PROBLEM DESCRIPTION ::
Lay out every line of the entries below as a Markdown table with two columns, Row and Line. Number each row and skip blank lines.
— Start ITEMS —
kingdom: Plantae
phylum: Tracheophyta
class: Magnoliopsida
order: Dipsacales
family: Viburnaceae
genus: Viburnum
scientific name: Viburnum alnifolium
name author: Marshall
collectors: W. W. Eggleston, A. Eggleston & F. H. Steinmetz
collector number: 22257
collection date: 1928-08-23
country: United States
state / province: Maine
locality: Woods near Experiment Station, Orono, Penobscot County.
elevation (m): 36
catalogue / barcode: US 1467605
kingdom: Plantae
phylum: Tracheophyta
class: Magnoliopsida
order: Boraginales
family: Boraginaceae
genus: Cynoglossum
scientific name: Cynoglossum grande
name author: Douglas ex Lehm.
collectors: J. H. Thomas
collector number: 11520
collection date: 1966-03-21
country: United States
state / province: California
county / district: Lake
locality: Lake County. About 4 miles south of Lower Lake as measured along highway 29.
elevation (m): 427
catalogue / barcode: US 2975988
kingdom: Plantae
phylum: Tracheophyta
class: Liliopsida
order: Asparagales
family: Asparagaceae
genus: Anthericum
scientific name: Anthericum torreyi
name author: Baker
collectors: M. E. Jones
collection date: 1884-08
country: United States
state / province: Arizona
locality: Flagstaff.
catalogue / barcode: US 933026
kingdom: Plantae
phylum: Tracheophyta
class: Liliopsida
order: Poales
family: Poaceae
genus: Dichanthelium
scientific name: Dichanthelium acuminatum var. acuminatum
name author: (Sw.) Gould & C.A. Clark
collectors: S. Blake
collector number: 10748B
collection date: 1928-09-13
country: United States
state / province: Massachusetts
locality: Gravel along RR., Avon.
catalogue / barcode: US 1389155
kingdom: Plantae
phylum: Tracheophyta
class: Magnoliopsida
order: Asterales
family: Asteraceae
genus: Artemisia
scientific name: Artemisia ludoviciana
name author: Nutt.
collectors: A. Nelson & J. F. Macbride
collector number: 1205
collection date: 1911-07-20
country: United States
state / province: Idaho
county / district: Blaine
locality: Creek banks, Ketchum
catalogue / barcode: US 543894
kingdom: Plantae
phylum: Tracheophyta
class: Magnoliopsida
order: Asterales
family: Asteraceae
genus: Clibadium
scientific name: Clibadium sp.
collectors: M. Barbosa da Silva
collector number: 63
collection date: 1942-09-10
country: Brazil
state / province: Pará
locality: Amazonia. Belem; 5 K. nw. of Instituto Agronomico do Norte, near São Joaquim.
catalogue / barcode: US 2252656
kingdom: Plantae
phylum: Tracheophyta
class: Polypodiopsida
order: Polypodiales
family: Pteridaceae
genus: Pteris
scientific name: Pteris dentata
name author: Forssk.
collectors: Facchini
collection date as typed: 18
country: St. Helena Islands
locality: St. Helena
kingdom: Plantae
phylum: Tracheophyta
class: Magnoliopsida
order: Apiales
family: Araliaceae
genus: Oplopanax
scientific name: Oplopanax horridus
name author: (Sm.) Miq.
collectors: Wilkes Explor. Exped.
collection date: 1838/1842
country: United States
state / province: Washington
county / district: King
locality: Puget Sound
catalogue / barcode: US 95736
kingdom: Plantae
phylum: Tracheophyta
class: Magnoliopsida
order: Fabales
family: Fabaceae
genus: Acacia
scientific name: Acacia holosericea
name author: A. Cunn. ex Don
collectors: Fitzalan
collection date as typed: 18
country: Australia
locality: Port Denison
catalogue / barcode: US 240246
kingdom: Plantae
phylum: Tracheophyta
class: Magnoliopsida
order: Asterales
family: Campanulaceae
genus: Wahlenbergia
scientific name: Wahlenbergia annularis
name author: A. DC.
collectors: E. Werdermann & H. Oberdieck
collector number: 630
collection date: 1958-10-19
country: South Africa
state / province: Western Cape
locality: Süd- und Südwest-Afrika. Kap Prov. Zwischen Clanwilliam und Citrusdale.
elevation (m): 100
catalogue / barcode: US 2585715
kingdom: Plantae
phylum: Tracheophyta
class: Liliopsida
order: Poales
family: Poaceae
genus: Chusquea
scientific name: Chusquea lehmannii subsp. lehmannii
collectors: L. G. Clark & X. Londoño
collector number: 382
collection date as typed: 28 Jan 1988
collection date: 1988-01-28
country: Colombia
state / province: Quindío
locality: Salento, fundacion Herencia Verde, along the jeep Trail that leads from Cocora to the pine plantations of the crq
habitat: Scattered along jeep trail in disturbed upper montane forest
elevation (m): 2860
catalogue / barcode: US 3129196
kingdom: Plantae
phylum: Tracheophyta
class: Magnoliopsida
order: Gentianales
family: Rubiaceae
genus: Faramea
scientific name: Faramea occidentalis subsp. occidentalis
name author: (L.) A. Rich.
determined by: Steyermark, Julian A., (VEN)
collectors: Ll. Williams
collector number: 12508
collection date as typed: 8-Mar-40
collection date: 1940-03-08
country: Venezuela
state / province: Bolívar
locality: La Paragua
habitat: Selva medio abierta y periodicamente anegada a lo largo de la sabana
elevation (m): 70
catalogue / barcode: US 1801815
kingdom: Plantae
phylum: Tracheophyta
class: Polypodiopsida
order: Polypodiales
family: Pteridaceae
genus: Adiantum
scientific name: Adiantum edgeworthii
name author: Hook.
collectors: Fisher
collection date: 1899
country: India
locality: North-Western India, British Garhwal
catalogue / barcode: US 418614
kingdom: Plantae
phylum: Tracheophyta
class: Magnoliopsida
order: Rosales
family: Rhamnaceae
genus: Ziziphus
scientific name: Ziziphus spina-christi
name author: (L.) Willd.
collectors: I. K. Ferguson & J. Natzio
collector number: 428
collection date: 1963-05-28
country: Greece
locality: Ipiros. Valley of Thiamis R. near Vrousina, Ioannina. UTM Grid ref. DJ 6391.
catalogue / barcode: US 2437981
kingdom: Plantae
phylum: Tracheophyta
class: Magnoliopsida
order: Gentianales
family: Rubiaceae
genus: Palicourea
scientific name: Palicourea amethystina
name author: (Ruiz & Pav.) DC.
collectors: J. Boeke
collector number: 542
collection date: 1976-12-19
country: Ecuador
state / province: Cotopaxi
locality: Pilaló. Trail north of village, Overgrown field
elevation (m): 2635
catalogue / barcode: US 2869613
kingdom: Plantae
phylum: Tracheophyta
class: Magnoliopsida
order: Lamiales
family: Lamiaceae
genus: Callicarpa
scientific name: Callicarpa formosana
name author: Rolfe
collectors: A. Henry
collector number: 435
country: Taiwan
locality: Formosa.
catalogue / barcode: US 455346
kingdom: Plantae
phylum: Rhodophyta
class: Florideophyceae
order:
— End ITEMS —
COMPLETED EXERCISE ::
| Row | Line |
|---|---|
| 1 | kingdom: Plantae |
| 2 | phylum: Tracheophyta |
| 3 | class: Magnoliopsida |
| 4 | order: Dipsacales |
| 5 | family: Viburnaceae |
| 6 | genus: Viburnum |
| 7 | scientific name: Viburnum alnifolium |
| 8 | name author: Marshall |
| 9 | collectors: W. W. Eggleston, A. Eggleston & F. H. Steinmetz |
| 10 | collector number: 22257 |
| 11 | collection date: 1928-08-23 |
| 12 | country: United States |
| 13 | state / province: Maine |
| 14 | locality: Woods near Experiment Station, Orono, Penobscot County. |
| 15 | elevation (m): 36 |
| 16 | catalogue / barcode: US 1467605 |
| 17 | kingdom: Plantae |
| 18 | phylum: Tracheophyta |
| 19 | class: Magnoliopsida |
| 20 | order: Boraginales |
| 21 | family: Boraginaceae |
| 22 | genus: Cynoglossum |
| 23 | scientific name: Cynoglossum grande |
| 24 | name author: Douglas ex Lehm. |
| 25 | collectors: J. H. Thomas |
| 26 | collector number: 11520 |
| 27 | collection date: 1966-03-21 |
| 28 | country: United States |
| 29 | state / province: California |
| 30 | county / district: Lake |
| 31 | locality: Lake County. About 4 miles south of Lower Lake as measured along highway 29. |
| 32 | elevation (m): 427 |
| 33 | catalogue / barcode: US 2975988 |
| 34 | kingdom: Plantae |
| 35 | phylum: Tracheophyta |
| 36 | class: Liliopsida |
| 37 | order: Asparagales |
| 38 | family: Asparagaceae |
| 39 | genus: Anthericum |
| 40 | scientific name: Anthericum torreyi |
| 41 | name author: Baker |
| 42 | collectors: M. E. Jones |
| 43 | collection date: 1884-08 |
| 44 | country: United States |
| 45 | state / province: Arizona |
| 46 | locality: Flagstaff. |
| 47 | catalogue / barcode: US 933026 |
| 48 | kingdom: Plantae |
| 49 | phylum: Tracheophyta |
| 50 | class: Liliopsida |
| 51 | order: Poales |
| 52 | family: Poaceae |
| 53 | genus: Dichanthelium |
| 54 | scientific name: Dichanthelium acuminatum var. acuminatum |
| 55 | name author: (Sw.) Gould & C.A. Clark |
| 56 | collectors: S. Blake |
| 57 | collector number: 10748B |
| 58 | collection date: 1928-09-13 |
| 59 | country: United States |
| 60 | state / province: Massachusetts |
| 61 | locality: Gravel along RR., Avon. |
| 62 | catalogue / barcode: US 1389155 |
| 63 | kingdom: Plantae |
| 64 | phylum: Tracheophyta |
| 65 | class: Magnoliopsida |
| 66 | order: Asterales |
| 67 | family: Asteraceae |
| 68 | genus: Artemisia |
| 69 | scientific name: Artemisia ludoviciana |
| 70 | name author: Nutt. |
| 71 | collectors: A. Nelson & J. F. Macbride |
| 72 | collector number: 1205 |
| 73 | collection date: 1911-07-20 |
| 74 | country: United States |
| 75 | state / province: Idaho |
| 76 | county / district: Blaine |
| 77 | locality: Creek banks, Ketchum |
| 78 | catalogue / barcode: US 543894 |
| 79 | kingdom: Plantae |
| 80 | phylum: Tracheophyta |
| 81 | class: Magnoliopsida |
| 82 | order: Asterales |
| 83 | family: Asteraceae |
| 84 | genus: Clibadium |
| 85 | scientific name: Clibadium sp. |
| 86 | collectors: M. Barbosa da Silva |
| 87 | collector number: 63 |
| 88 | collection date: 1942-09-10 |
| 89 | country: Brazil |
| 90 | state / province: Pará |
| 91 | locality: Amazonia. Belem; 5 K. nw. of Instituto Agronomico do Norte, near São Joaquim. |
| 92 | catalogue / barcode: US 2252656 |
| 93 | kingdom: Plantae |
| 94 | phylum: Tracheophyta |
| 95 | class: Polypodiopsida |
| 96 | order: Polypodiales |
| 97 | family: Pteridaceae |
| 98 | genus: Pteris |
| 99 | scientific name: Pteris dentata |
| 100 | name author: Forssk. |
| 101 | collectors: Facchini |
| 102 | collection date as typed: 18 |
| 103 | country: St. Helena Islands |
| 104 | locality: St. Helena |
| 105 | kingdom: Plantae |
| 106 | phylum: Tracheophyta |
| 107 | class: Magnoliopsida |
| 108 | order: Apiales |
| 109 | family: Araliaceae |
| 110 | genus: Oplopanax |
| 111 | scientific name: Oplopanax horridus |
| 112 | name author: (Sm.) Miq. |
| 113 | collectors: Wilkes Explor. Exped. |
| 114 | collection date: 1838/1842 |
| 115 | country: United States |
| 116 | state / province: Washington |
| 117 | county / district: King |
| 118 | locality: Puget Sound |
| 119 | catalogue / barcode: US 95736 |
| 120 | kingdom: Plantae |
| 121 | phylum: Tracheophyta |
| 122 | class: Magnoliopsida |
| 123 | order: Fabales |
| 124 | family: Fabaceae |
| 125 | genus: Acacia |
| 126 | scientific name: Acacia holosericea |
| 127 | name author: A. Cunn. ex Don |
| 128 | collectors: Fitzalan |
| 129 | collection date as typed: 18 |
| 130 | country: Australia |
| 131 | locality: Port Denison |
| 132 | catalogue / barcode: US 240246 |
| 133 | kingdom: Plantae |
| 134 | phylum: Tracheophyta |
| 135 | class: Magnoliopsida |
| 136 | order: Asterales |
| 137 | family: Campanulaceae |
| 138 | genus: Wahlenbergia |
| 139 | scientific name: Wahlenbergia annularis |
| 140 | name author: A. DC. |
| 141 | collectors: E. Werdermann & H. Oberdieck |
| 142 | collector number: 630 |
| 143 | collection date: 1958-10-19 |
| 144 | country: South Africa |
| 145 | state / province: Western Cape |
| 146 | locality: Süd- und Südwest-Afrika. Kap Prov. Zwischen Clanwilliam und Citrusdale. |
| 147 | elevation (m): 100 |
| 148 | catalogue / barcode: US 2585715 |
| 149 | kingdom: Plantae |
| 150 | phylum: Tracheophyta |
| 151 | class: Liliopsida |
| 152 | order: Poales |
| 153 | family: Poaceae |
| 154 | genus: Chusquea |
| 155 | scientific name: Chusquea lehmannii subsp. lehmannii |
| 156 | collectors: L. G. Clark & X. Londoño |
| 157 | collector number: 382 |
| 158 | collection date as typed: 28 Jan 1988 |
| 159 | collection date: 1988-01-28 |
| 160 | country: Colombia |
| 161 | state / province: Quindío |
| 162 | locality: Salento, fundacion Herencia Verde, along the jeep Trail that leads from Cocora to the pine plantations of the crq |
| 163 | habitat: Scattered along jeep trail in disturbed upper montane forest |
| 164 | elevation (m): 2860 |
| 165 | catalogue / barcode: US 3129196 |
| 166 | kingdom: Plantae |
| 167 | phylum: Tracheophyta |
| 168 | class: Magnoliopsida |
| 169 | order: Gentianales |
| 170 | family: Rubiaceae |
| 171 | genus: Faramea |
| 172 | scientific name: Faramea occidentalis subsp. occidentalis |
| 173 | name author: (L.) A. Rich. |
| 174 | determined by: Steyermark, Julian A., (VEN) |
| 175 | collectors: Ll. Williams |
| 176 | collector number: 12508 |
| 177 | collection date as typed: 8-Mar-40 |
| 178 | collection date: 1940-03-08 |
| 179 | country: Venezuela |
| 180 | state / province: Bolívar |
| 181 | locality: La Paragua |
| 182 | habitat: Selva medio abierta y periodicamente anegada a lo largo de la sabana |
| 183 | elevation (m): 70 |
| 184 | catalogue / barcode: US 1801815 |
| 185 | kingdom: Plantae |
| 186 | phylum: Tracheophyta |
| 187 | class: Polypodiopsida |
| 188 | order: Polypodiales |
| 189 | family: Pteridaceae |
| 190 | genus: Adiantum |
| 191 | scientific name: Adiantum edgeworthii |
| 192 | name author: Hook. |
| 193 | collectors: Fisher |
| 194 | collection date: 1899 |
| 195 | country: India |
| 196 | locality: North-Western India, British Garhwal |
| 197 | catalogue / barcode: US 418614 |
| 198 | kingdom: Plantae |
| 199 | phylum: Tracheophyta |
| 200 | class: Magnoliopsida |
| 201 | order: Rosales |
| 202 | family: Rhamnaceae |
| 203 | genus: Ziziphus |
| 204 | scientific name: Ziziphus spina-christi |
| 205 | name author: (L.) Willd. |
| 206 | collectors: I. K. Ferguson & J. Natzio |
| 207 | collector number: 428 |
| 208 | collection date: 1963-05-28 |
| 209 | country: Greece |
| 210 | locality: Ipiros. Valley of Thiamis R. near Vrousina, Ioannina. UTM Grid ref. DJ 6391. |
| 211 | catalogue / barcode: US 2437981 |
| 212 | kingdom: Plantae |
| 213 | phylum: Tracheophyta |
| 214 | class: Magnoliopsida |
| 215 | order: Gentianales |
| 216 | family: Rubiaceae |
| 217 | genus: Palicourea |
| 218 | scientific name: Palicourea amethystina |
| 219 | name author: (Ruiz & Pav.) DC. |
| 220 | collectors: J. Boeke |
| 221 | collector number: 542 |
| 222 | collection date: 1976-12-19 |
| 223 | country: Ecuador |
| 224 | state / province: Cotopaxi |
| 225 | locality: Pilaló. Trail north of village, Overgrown field |
| 226 | elevation (m): 2635 |
| 227 | catalogue / barcode: US 2869613 |
| 228 | kingdom: Plantae |
| 229 | phylum: Tracheophyta |
| 230 | class: Magnoliopsida |
| 231 | order: Lamiales |
| 232 | family: Lamiaceae |
| 233 | genus: Callicarpa |
| 234 | scientific name: Callicarpa formosana |
| 235 | name author: Rolfe |
| 236 | collectors: A. Henry |
| 237 | collector number: 435 |
| 238 | country: Taiwan |
| 239 | locality: Formosa. |
| 240 | catalogue / barcode: US 455346 |
| 241 | kingdom: Plantae |
| 242 | phylum: Rhodophyta |
| 243 | class: Florideophyceae |
| 244 | order: |